"Now for revenge!" he reiterates fiercely and shakes a clenched fist toward the tower of St. Jakab, "and if only I had my Spaniards with me, we would have burned the town down before now."
VIII
The day drags on in the weary monotony of incessant firing, incessant fighting--constant attacks to be repulsed, numbers of wounded to be added to those who already encumber the yard--numbers of dead to be added to those who encumber the waters of the moat.
The finest general the victorious Spanish armies have ever known is besieged in his stronghold by a few hundred undisciplined, untaught, unseasoned rebel troops. What is happening beyond the wide tract of open ground which lies all round the Kasteel the Duke cannot get to know. The Orangist lines are all round him screened by the buildings which face the further bank of the Schelde; and though his culverins have turned the magnificent Vleeshhuis into a smoking ruin, those of the Orangists have made serious havoc in the castle walls.
The last onslaught delivered a couple of hours after noonday resulted in the crumbling together of three of the widest breaches already existing, making one huge yawning cavity, which has to be strongly and persistently defended--a defence which exacts an enormous toll of wounded and dead every time the Orangist artillery and musketry return to the attack.
"We cannot hold out till nightfall!" Captain de Avila cries despairingly. "We have lost two hundred men in less than two hundred minutes. If we get no help we are undone!"

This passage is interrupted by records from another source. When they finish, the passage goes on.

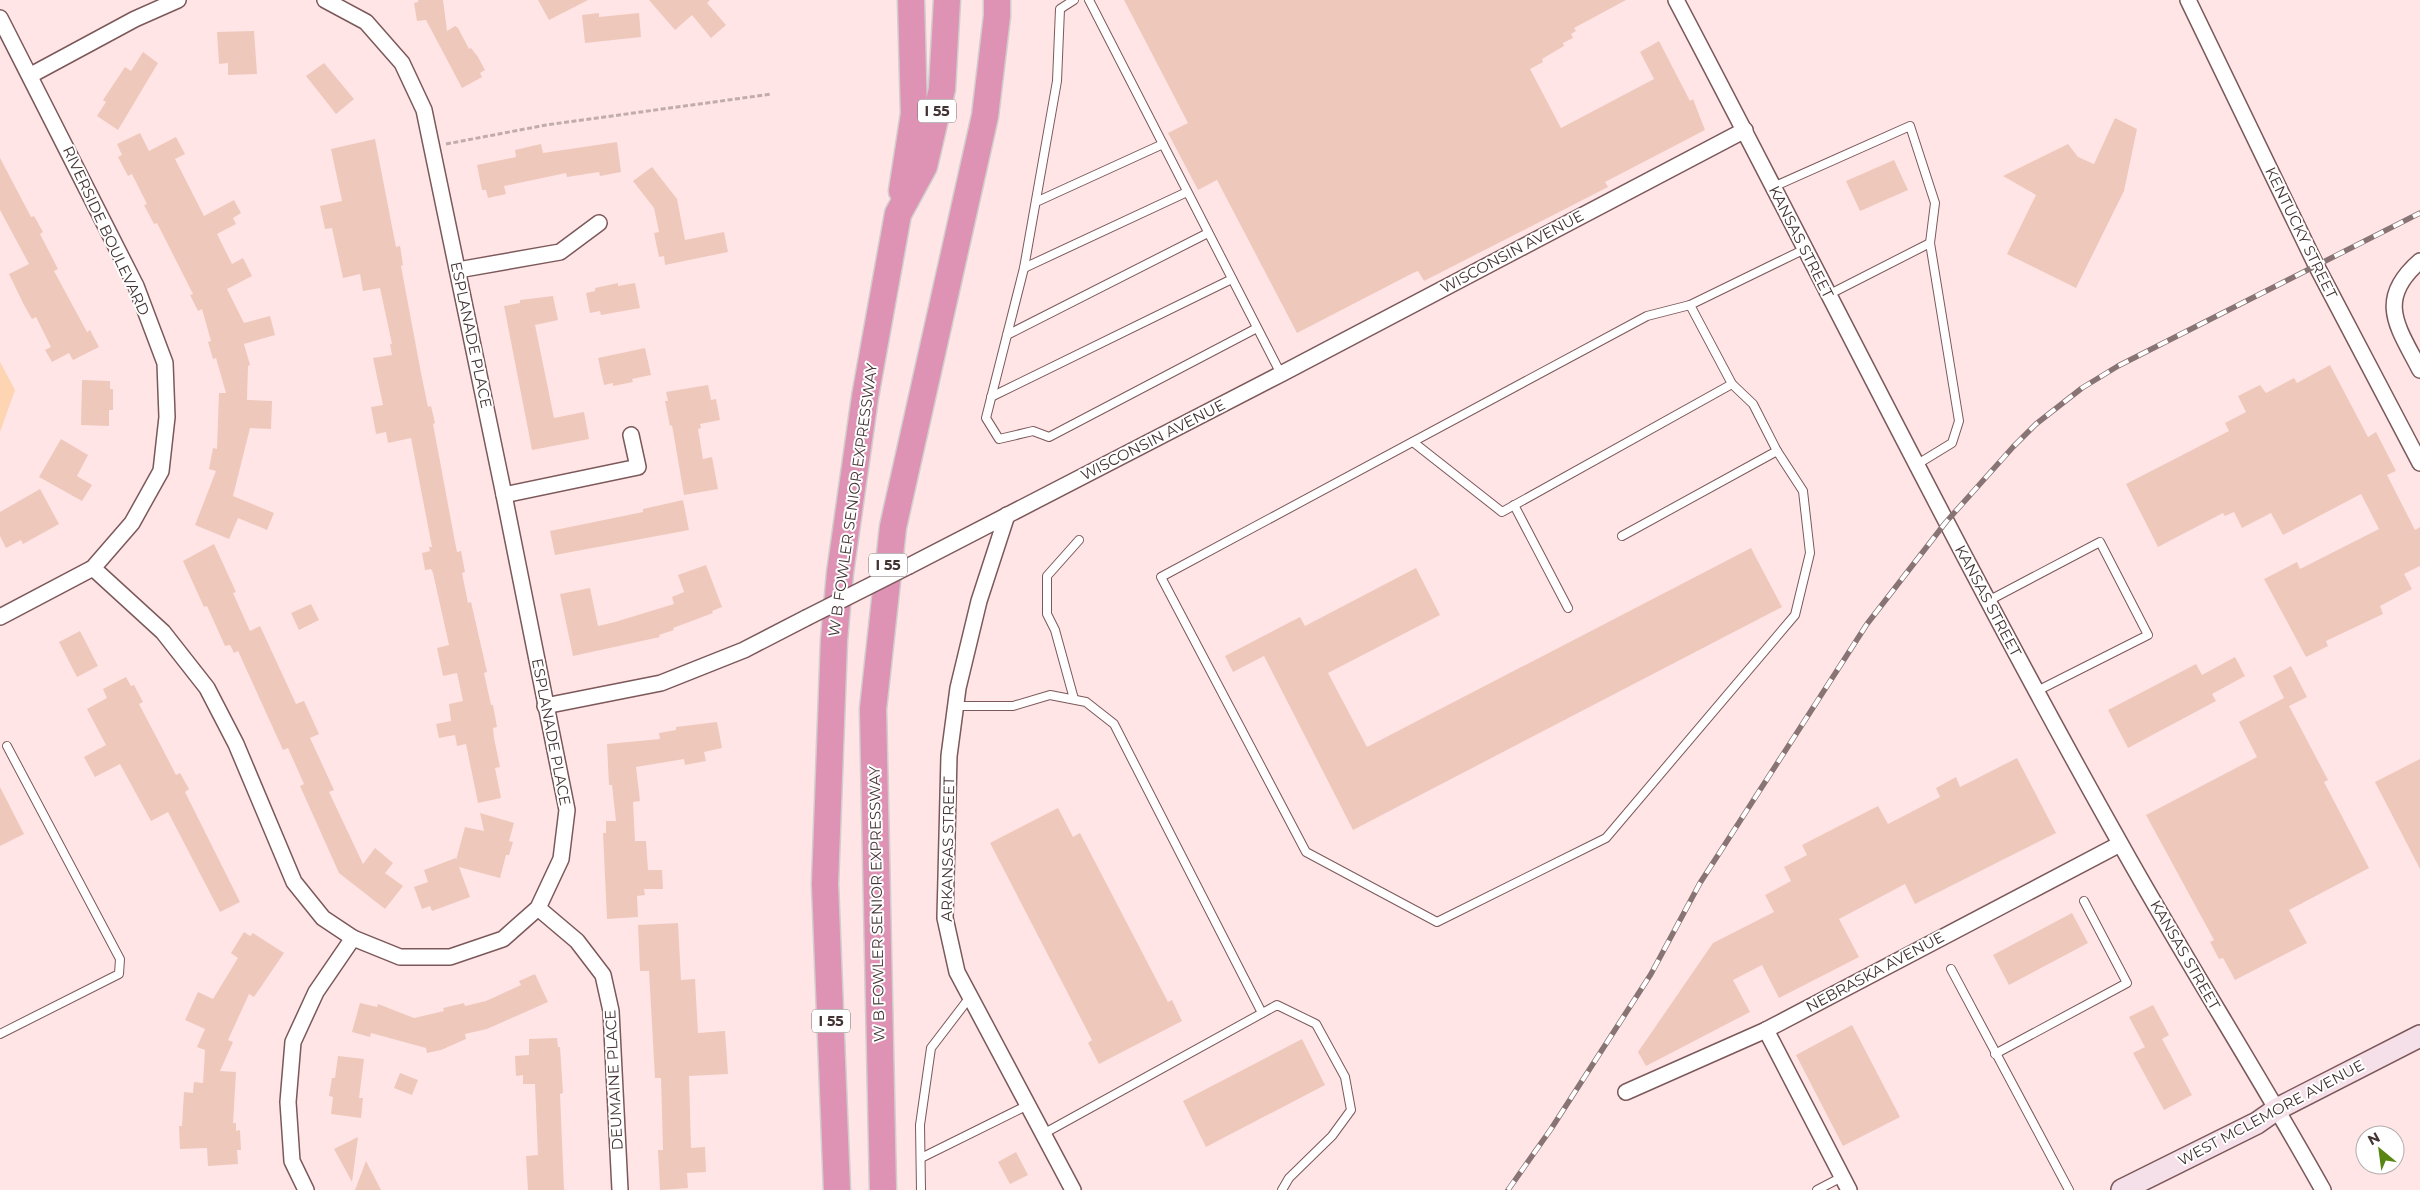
<svg xmlns="http://www.w3.org/2000/svg" width="2420" height="1190" viewBox="0 0 2420 1190" font-family="Montserrat,sans-serif">
  <rect width="100%" height="100%" fill="#ffe5e6"/>
  <!-- green -->
  <path fill="#fed5b3" d="M 0,362 L 15,390 L 0,432 Z"/>
  <!-- building -->
  <g fill="#efc8bc">
    <path d="M 418,0 L 443,0 L 447,31 L 455,26 L 458,28 L 469,49 L 471,48 L 478,57 L 485,70 L 480,73 L 482,77 L 462,88 L 426,20 L 417,21 L 414,3 L 418,2 Z"/>
    <path d="M 538,0 L 588,0 L 549,20 Z"/>
    <path d="M 649,0 L 710,0 L 707,3 L 726,25 L 711,38 L 692,15 L 675,30 Z"/>
    <path d="M 1124,0 L 1626,0 L 1574,28 L 1576,31 L 1571,34 L 1573,38 L 1563,43 L 1564,46 L 1542,59 L 1543,62 L 1530,69 L 1561,128 L 1654,79 L 1640,52 L 1659,41 L 1690,101 L 1693,99 L 1705,130 L 1605,182 L 1608,187 L 1424,281 L 1418,271 L 1413,273 L 1297,333 L 1217,180 L 1198,190 L 1168,133 L 1188,123 Z"/>
    <path d="M 599,13 L 599,17 L 639,13 L 641,37 L 585,43 L 582,15 Z"/>
    <path d="M 254,31 L 257,74 L 228,75 L 228,63 L 219,64 L 217,32 Z"/>
    <path d="M 143,52 L 158,63 L 118,130 L 97,116 L 106,102 L 103,100 L 125,67 L 131,71 Z"/>
    <path d="M 324,63 L 354,99 L 336,114 L 306,76 Z"/>
    <path d="M 2115,118 L 2137,129 L 2124,191 L 2076,288 L 2007,254 L 2036,195 L 2003,176 L 2068,144 L 2078,157 L 2094,164 Z"/>
    <path d="M 140,133 L 149,151 L 176,137 L 185,154 L 175,159 L 204,216 L 234,200 L 241,213 L 233,218 L 236,224 L 217,234 L 232,264 L 243,258 L 252,276 L 227,289 L 244,323 L 270,316 L 275,335 L 244,344 L 250,365 L 248,366 L 247,400 L 272,401 L 271,429 L 250,428 L 233,496 L 274,513 L 267,530 L 238,518 L 229,539 L 195,525 L 216,471 L 209,469 L 213,448 L 217,449 L 219,393 L 226,393 L 216,358 L 213,359 L 208,342 L 211,341 L 202,309 L 198,311 L 190,295 L 193,294 L 157,223 L 154,224 L 144,205 L 147,204 L 132,174 L 128,176 L 118,157 L 122,155 L 117,144 Z"/>
    <path d="M 375,139 L 396,247 L 400,246 L 403,265 L 401,266 L 421,373 L 428,407 L 431,406 L 435,423 L 433,424 L 455,542 L 457,552 L 461,551 L 465,572 L 462,573 L 468,603 L 471,602 L 487,672 L 484,673 L 491,705 L 493,705 L 497,727 L 493,728 L 494,738 L 500,767 L 495,768 L 501,798 L 478,803 L 466,744 L 457,746 L 455,735 L 439,738 L 436,724 L 451,721 L 449,704 L 463,701 L 457,673 L 443,676 L 437,648 L 449,645 L 433,573 L 431,569 L 425,570 L 422,553 L 430,551 L 429,547 L 432,547 L 411,438 L 388,443 L 386,432 L 376,434 L 371,407 L 383,405 L 373,358 L 392,355 L 390,344 L 392,344 L 380,288 L 363,291 L 360,274 L 343,278 L 332,228 L 325,229 L 320,206 L 342,201 L 331,149 Z"/>
    <path d="M 617,142 L 621,172 L 600,176 L 599,172 L 567,177 L 566,173 L 504,186 L 506,194 L 488,198 L 486,190 L 482,190 L 477,165 L 516,157 L 515,150 L 541,144 L 543,153 Z"/>
    <path d="M 0,158 L 31,217 L 34,216 L 43,232 L 40,234 L 58,269 L 54,271 L 87,332 L 90,330 L 99,347 L 73,360 L 69,353 L 52,362 L 45,350 L 51,347 L 36,317 L 32,319 L 24,305 L 9,274 L 29,264 L 0,210 Z"/>
    <path d="M 1894,160 L 1908,190 L 1860,211 L 1846,181 Z"/>
    <path d="M 652,167 L 677,199 L 685,240 L 724,232 L 728,252 L 665,265 L 664,256 L 659,257 L 654,233 L 659,232 L 654,208 L 633,181 Z"/>
    <path d="M 618,283 L 618,286 L 635,283 L 640,308 L 601,315 L 600,311 L 590,313 L 586,293 L 595,291 L 595,288 Z"/>
    <path d="M 553,296 L 558,320 L 535,325 L 554,418 L 584,412 L 589,439 L 532,450 L 504,306 L 520,303 L 520,300 Z"/>
    <path d="M 645,348 L 651,375 L 632,379 L 633,382 L 613,386 L 613,383 L 604,385 L 598,358 Z"/>
    <path d="M 2330,365 L 2368,437 L 2376,432 L 2396,471 L 2387,475 L 2415,530 L 2420,527 L 2420,566 L 2404,574 L 2412,589 L 2380,606 L 2383,614 L 2326,641 L 2328,646 L 2306,657 L 2264,579 L 2297,562 L 2300,569 L 2379,529 L 2361,494 L 2283,535 L 2271,513 L 2242,528 L 2234,512 L 2225,516 L 2223,513 L 2158,547 L 2126,484 L 2229,431 L 2225,423 L 2246,412 L 2238,396 L 2260,385 L 2266,393 L 2294,378 L 2297,383 Z"/>
    <path d="M 82,380 L 110,381 L 110,389 L 113,389 L 113,410 L 109,410 L 109,426 L 81,425 Z"/>
    <path d="M 708,385 L 711,400 L 716,399 L 720,420 L 700,424 L 701,428 L 698,429 L 703,459 L 712,457 L 718,489 L 684,495 L 672,425 L 670,426 L 665,401 L 668,401 L 666,392 Z"/>
    <path d="M 61,439 L 88,455 L 77,476 L 92,485 L 82,501 L 39,477 Z"/>
    <path d="M 40,489 L 59,524 L 23,544 L 21,540 L 6,548 L 0,536 L 0,512 Z"/>
    <path d="M 683,500 L 689,530 L 555,555 L 550,531 L 643,512 L 643,509 Z"/>
    <path d="M 214,544 L 236,592 L 233,593 L 250,631 L 260,626 L 296,704 L 304,701 L 319,734 L 310,738 L 334,790 L 329,792 L 363,864 L 375,848 L 393,863 L 385,873 L 403,886 L 385,909 L 339,873 L 300,786 L 304,784 L 288,748 L 283,750 L 238,651 L 234,653 L 230,645 L 225,646 L 207,606 L 204,607 L 183,561 Z"/>
    <path d="M 1751,548 L 1782,607 L 1353,830 L 1264,656 L 1233,672 L 1225,656 L 1300,617 L 1305,626 L 1416,568 L 1440,615 L 1328,673 L 1367,747 Z"/>
    <path d="M 706,565 L 722,607 L 712,611 L 713,613 L 673,628 L 674,630 L 659,635 L 660,637 L 573,656 L 560,594 L 590,588 L 598,626 L 615,622 L 674,604 L 672,597 L 684,592 L 678,575 Z"/>
    <path d="M 311,604 L 319,620 L 299,630 L 291,613 Z"/>
    <path d="M 80,631 L 98,666 L 77,677 L 59,642 Z"/>
    <path d="M 2235,657 L 2245,676 L 2212,694 L 2216,701 L 2128,748 L 2108,710 L 2196,664 L 2202,675 Z"/>
    <path d="M 2291,666 L 2307,697 L 2289,706 L 2328,780 L 2324,782 L 2369,868 L 2289,910 L 2307,943 L 2235,980 L 2223,958 L 2219,959 L 2210,942 L 2214,940 L 2146,815 L 2257,757 L 2239,722 L 2284,698 L 2273,676 Z"/>
    <path d="M 126,677 L 131,686 L 134,685 L 143,702 L 139,704 L 160,744 L 176,775 L 180,773 L 189,789 L 185,792 L 240,902 L 220,912 L 168,812 L 151,821 L 120,764 L 95,777 L 84,757 L 106,745 L 87,709 L 107,698 L 103,689 Z"/>
    <path d="M 717,722 L 722,748 L 704,752 L 706,761 L 685,765 L 684,759 L 636,767 L 640,801 L 633,802 L 635,841 L 646,841 L 648,870 L 662,870 L 663,889 L 644,889 L 645,895 L 637,896 L 638,917 L 607,919 L 603,833 L 606,833 L 606,821 L 616,821 L 612,785 L 609,785 L 607,744 L 660,739 L 659,733 L 676,730 L 676,727 Z"/>
    <path d="M 2017,758 L 2056,833 L 1915,904 L 1905,884 L 1839,919 L 1859,957 L 1779,998 L 1762,965 L 1733,980 L 1750,1012 L 1646,1066 L 1638,1052 L 1713,943 L 1774,912 L 1765,895 L 1791,881 L 1784,867 L 1807,855 L 1802,845 L 1878,806 L 1888,824 L 1940,797 L 1936,788 L 1956,777 L 1960,787 Z"/>
    <path d="M 2420,759 L 2420,869 L 2375,782 Z"/>
    <path d="M 0,787 L 24,834 L 0,846 Z"/>
    <path d="M 1058,808 L 1073,837 L 1080,833 L 1168,1002 L 1172,1000 L 1182,1021 L 1099,1064 L 1088,1043 L 1092,1040 L 990,843 Z"/>
    <path d="M 480,813 L 514,823 L 509,841 L 513,842 L 509,855 L 506,855 L 500,878 L 459,867 L 470,897 L 432,911 L 430,906 L 422,909 L 414,887 L 428,882 L 424,870 L 456,858 L 456,860 L 465,827 L 484,831 Z"/>
    <path d="M 2072,913 L 2088,943 L 2009,985 L 1993,955 Z"/>
    <path d="M 678,923 L 681,980 L 695,979 L 698,1033 L 725,1031 L 728,1074 L 689,1076 L 691,1148 L 705,1147 L 706,1172 L 687,1173 L 688,1188 L 660,1190 L 658,1150 L 663,1150 L 661,1078 L 655,1078 L 649,971 L 640,971 L 638,925 Z"/>
    <path d="M 244,932 L 250,936 L 253,933 L 284,953 L 254,997 L 249,994 L 228,1040 L 233,1042 L 220,1071 L 236,1072 L 233,1123 L 236,1123 L 236,1131 L 240,1130 L 241,1150 L 237,1150 L 238,1164 L 208,1166 L 207,1148 L 180,1149 L 179,1126 L 182,1126 L 184,1092 L 193,1093 L 194,1082 L 203,1083 L 205,1050 L 197,1047 L 205,1029 L 185,1020 L 198,992 L 213,999 L 238,958 L 231,953 Z"/>
    <path d="M 535,974 L 548,1002 L 487,1029 L 465,1034 L 466,1039 L 441,1050 L 427,1053 L 426,1048 L 371,1033 L 370,1037 L 352,1032 L 360,1003 L 377,1007 L 378,1004 L 414,1018 L 444,1011 L 443,1008 L 464,1003 L 465,1006 L 486,1001 L 521,985 L 519,981 Z"/>
    <path d="M 2153,1005 L 2169,1035 L 2162,1039 L 2192,1095 L 2164,1110 L 2133,1053 L 2145,1047 L 2129,1017 Z"/>
    <path d="M 1852,1025 L 1900,1117 L 1843,1146 L 1796,1055 Z"/>
    <path d="M 557,1038 L 558,1047 L 560,1047 L 563,1093 L 560,1094 L 564,1190 L 528,1190 L 526,1156 L 538,1155 L 535,1084 L 523,1084 L 523,1075 L 516,1076 L 515,1056 L 529,1055 L 529,1039 Z"/>
    <path d="M 1302,1039 L 1325,1085 L 1206,1147 L 1183,1101 Z"/>
    <path d="M 338,1056 L 364,1059 L 359,1098 L 363,1098 L 361,1118 L 331,1114 L 333,1097 L 329,1096 L 332,1078 L 335,1078 Z"/>
    <path d="M 400,1073 L 418,1080 L 412,1095 L 394,1088 Z"/>
    <path d="M 358,1137 L 352,1182 L 334,1149 Z"/>
    <path d="M 1016,1152 L 1028,1175 L 1010,1184 L 998,1162 Z"/>
    <path d="M 366,1161 L 381,1190 L 355,1190 Z"/>
  </g>
  <g fill="none" stroke-linecap="round" stroke-linejoin="round">
    <defs>
      <g id="service">
        <path d="M 1074,0 L 1060,9 L 1057,81 L 1024,268 L 986,418 L 999,439 L 1033,431 L 1049,437 L 1257,328"/>
        <path d="M 1089,0 L 1281,374"/>
        <path d="M 1773,187 L 1910,126 L 1935,203 L 1930,243 L 1959,421 L 1952,443 L 1916,465"/>
        <path d="M 1036,202 L 1163,144"/>
        <path d="M 1024,268 L 1187,192"/>
        <path d="M 1828,295 L 1930,243"/>
        <path d="M 1690,305 L 1647,316 L 1161,577 L 1306,852 L 1437,922 L 1606,838 L 1795,615 L 1810,553 L 1803,491 L 1777,451 L 1753,404 L 1732,384"/>
        <path d="M 1007,335 L 1208,233"/>
        <path d="M 991,397 L 1232,279"/>
        <path d="M 1413,442 L 1502,512 L 1732,384 L 1690,305 L 1805,249"/>
        <path d="M 1514,505 L 1568,608"/>
        <path d="M 1622,536 L 1777,451"/>
        <path d="M 1988,601 L 2100,542 L 2148,635 L 2037,691"/>
        <path d="M 1074,699 L 1055,630 L 1047,614 L 1047,576 L 1079,540"/>
        <path d="M 955,706 L 1013,706 L 1050,695 L 1086,702 L 1114,724 L 1262,1013"/>
        <path d="M 1951,969 L 2069,1190"/>
        <path d="M 0,1034 L 119,974 L 120,959 L 7,746"/>
        <path d="M 1995,1054 L 2127,983 L 2084,901"/>
        <path d="M 1043,1134 L 1277,1005 L 1316,1024 L 1345,1077 L 1351,1110 L 1332,1136 L 1289,1178 L 1282,1190"/>
        <path d="M 921,1158 L 1028,1105"/>
        <path d="M 921,1190 L 920,1125 L 931,1048 L 970,997"/>
        <path d="M 1817,1190 L 1842,1177"/>
      </g>
      <g id="minor">
        <path d="M 1676,0 C 1824,281 1964,566 2120,843 C 2185,960 2258,1073 2323,1190"/>
        <path d="M 2188,0 L 2316,265 L 2420,463"/>
        <path d="M 0,18 L 136,286 L 165,363 L 167,417 L 161,471 L 132,523 L 93,568 L 0,617"/>
        <path d="M 31,75 L 135,19 L 178,0"/>
        <path d="M 2420,261 C 2375,300 2398,327 2420,370"/>
        <path d="M 458,270 L 560,252 L 599,223"/>
        <path d="M 504,495 L 638,467 L 631,435"/>
        <path d="M 1007,515 L 979,601 L 958,688 L 949,756 L 945,918 L 957,972 L 1073,1190"/>
        <path d="M 909,566 L 1281,374 L 1745,130"/>
        <path d="M 93,568 L 163,632 L 207,688 L 236,744 L 294,882 L 323,918 L 353,938 L 400,957 L 450,957 L 503,939 L 538,908 L 561,859 L 567,810 L 504,495 L 424,110 L 402,63 L 366,22 L 325,0"/>
        <path d="M 545,706 L 661,683 L 744,650 L 806,618"/>
        <path d="M 538,908 L 577,941 L 603,975 L 611,1011 L 620,1190"/>
        <path d="M 1766,1030 L 1849,1190"/>
        <path d="M 1626,1092 L 1766,1030 L 2120,844"/>
        <path d="M 306,1190 L 292,1161 L 288,1102 L 293,1042 L 316,992 L 353,938"/>
      </g>
      <path id="secondary" d="M 2122,1190 L 2257,1123 L 2277,1109 L 2420,1036"/>
      <g id="motorway">
        <path d="M 902,191 L 914,114 L 911,0"/>
        <path d="M 837,1190 L 825,884 L 834,640 L 840,573 L 865,397 L 898,214 L 924,166 L 942,89 L 947,0"/>
        <path d="M 883,1190 L 873,709 L 893,527 L 985,116 L 997,16 L 997,0"/>
      </g>
    </defs>
    <!-- service casing -->
    <use href="#service" stroke="#7c585a" stroke-width="10"/>
    <!-- minor casing -->
    <use href="#minor" stroke="#7c585a" stroke-width="18"/>
    <!-- secondary casing -->
    <use href="#secondary" stroke="#7c585a" stroke-width="24"/>
    <!-- motorway casing -->
    <use href="#motorway" stroke="#d2cece" stroke-width="29"/>
    <!-- path -->
    <path stroke="#c2abac" stroke-width="3" stroke-dasharray="5 2.5" stroke-linecap="butt" d="M 446,144 L 546,125 L 772,94"/>
    <!-- service -->
    <use href="#service" stroke="#fff" stroke-width="8"/>
    <!-- minor -->
    <use href="#minor" stroke="#fff" stroke-width="15"/>
    <!-- secondary -->
    <use href="#secondary" stroke="#f5dfe8" stroke-width="21"/>
    <!-- motorway -->
    <use href="#motorway" stroke="#de93b4" stroke-width="26"/>
    <defs>
      <path id="rail" d="M 1508,1190 L 1551,1129 L 1651,974 L 1700,883 L 1867,624 L 1946,522 L 2013,447 L 2036,424 L 2082,388 L 2118,366 L 2420,213"/>
    </defs>
    <!-- rail casing -->
    <use href="#rail" stroke="#887474" stroke-width="5.5"/>
    <!-- rail -->
    <use href="#rail" stroke="#fff" stroke-width="4" stroke-dasharray="11" stroke-linecap="butt"/>
    <defs>
      <path id="minor-bridge" d="M 806,618 L 909,566"/>
    </defs>
    <!-- minor-bridge casing -->
    <use href="#minor-bridge" stroke="#7c585a" stroke-width="18" stroke-linecap="butt"/>
    <!-- minor-bridge -->
    <use href="#minor-bridge" stroke="#fff" stroke-width="15"/>
  </g>
  <g text-anchor="middle" stroke-width="4" stroke-linejoin="round" paint-order="stroke">
    <!-- shield labels -->
    <g fill="#fff" stroke="#7b7070" stroke-width="1">
      <rect x="918" y="99.5" width="38" height="23" rx="4"/>
      <rect x="869" y="553.5" width="38" height="23" rx="4"/>
      <rect x="812" y="1009.5" width="38" height="23" rx="4"/>
    </g>
    <g font-size="14" font-weight="bold" fill="#433333">
      <text x="937" y="116">I 55</text>
      <text x="888" y="570">I 55</text>
      <text x="831" y="1026">I 55</text>
    </g>
    <!-- street labels -->
    <g font-size="15" fill="#433333" stroke="#fff">
      <text transform="translate(106 231) rotate(65)" y="5">RIVERSIDE BOULEVARD</text>
      <text transform="translate(2301 233) rotate(64)" y="5">KENTUCKY STREET</text>
      <text transform="translate(1801 242) rotate(63)" y="5">KANSAS STREET</text>
      <text transform="translate(1512 252) rotate(-28)" y="5">WISCONSIN AVENUE</text>
      <text transform="translate(471 335) rotate(78)" y="5">ESPLANADE PLACE</text>
      <text transform="translate(1153 440) rotate(-27)" y="5">WISCONSIN AVENUE</text>
      <text transform="translate(853 500) rotate(-82)" y="5">W B FOWLER SENIOR EXPRESSWAY</text>
      <text transform="translate(1988 601) rotate(62)" y="5">KANSAS STREET</text>
      <text transform="translate(551 732) rotate(79)" y="5">ESPLANADE PLACE</text>
      <text transform="translate(948 849) rotate(-89)" y="5">ARKANSAS STREET</text>
      <text transform="translate(877 904) rotate(-91)" y="5">W B FOWLER SENIOR EXPRESSWAY</text>
      <text transform="translate(2185 955) rotate(60)" y="5">KANSAS STREET</text>
      <text transform="translate(1875 972) rotate(-28)" y="5">NEBRASKA AVENUE</text>
      <text transform="translate(614 1080) rotate(-93)" y="5">DEUMAINE PLACE</text>
      <text transform="translate(2271 1113) rotate(-28)" y="5">WEST MCLEMORE AVENUE</text>
    </g>
  </g>
  <!-- north arrow -->
  <g transform="translate(2380 1150) rotate(331)"><circle r="24" fill="#ffffff" stroke="#b4adad"/>
  <path d="M0-4L9 19L0 12L-9 19Z" fill="#598513"/>
  <text y="-8" font-size="14" font-weight="bold" text-anchor="middle" fill="#433333">N</text>
  </g>
</svg>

"Help!" cries Alva fiercely, "where are we to get help from if those oafs at the city gates do not find us some?"
On the north-east side of the Kasteel lies the open way to Dendermonde--where Captain Gonzalo de Bracamonte is quartered with a garrison of five thousand men, and between that open way of salvation, and those who hold the Kasteel, there lies a league of spongy morass. The way through it is free from the Orangist musketry. Nature alone bars it, and does so effectually.
Three times to-day has Alva tried to send runners through that way. Stripped to the skin they are lowered by ropes from the parapet, and at first find firm foothold at the base of the walls. From up above Alva and his captains watch the naked men who walk on boldly, proud of their achievement; their skins shine like metal beneath the grey, autumnal sky on which the smouldering ruins of a devastated city have painted a crimson tint. Alva watches them until they appear as mere black dots upon the low horizon--tiny black specks that move for a while, slowly along, with arms swinging as the mud gets deeper and walking heavier. Then suddenly the speck ceases to move ... the arms are thrown up with frantic wheelings and beatings of the air ... sometimes the speck will turn and move back slowly toward the castle, but more often than not it grows shorter and shorter still, till even the tall arms disappear--engulfed in the morass.
Three times have men been sent out on this errand of death ... three or four at a time ... twice has one man come back from those hideous, yawning jaws of a loathsome death--livid, covered with green slime, trembling in every limb as if stricken with ague. After that, men refuse to go ... Alva commands and threatens ... another batch go off ... another spectre returns from the shores of another world.... Then the men are obstinate ... to insist, to command, to threaten further would provoke mutiny, and the stronghold once more lapses into utter isolation.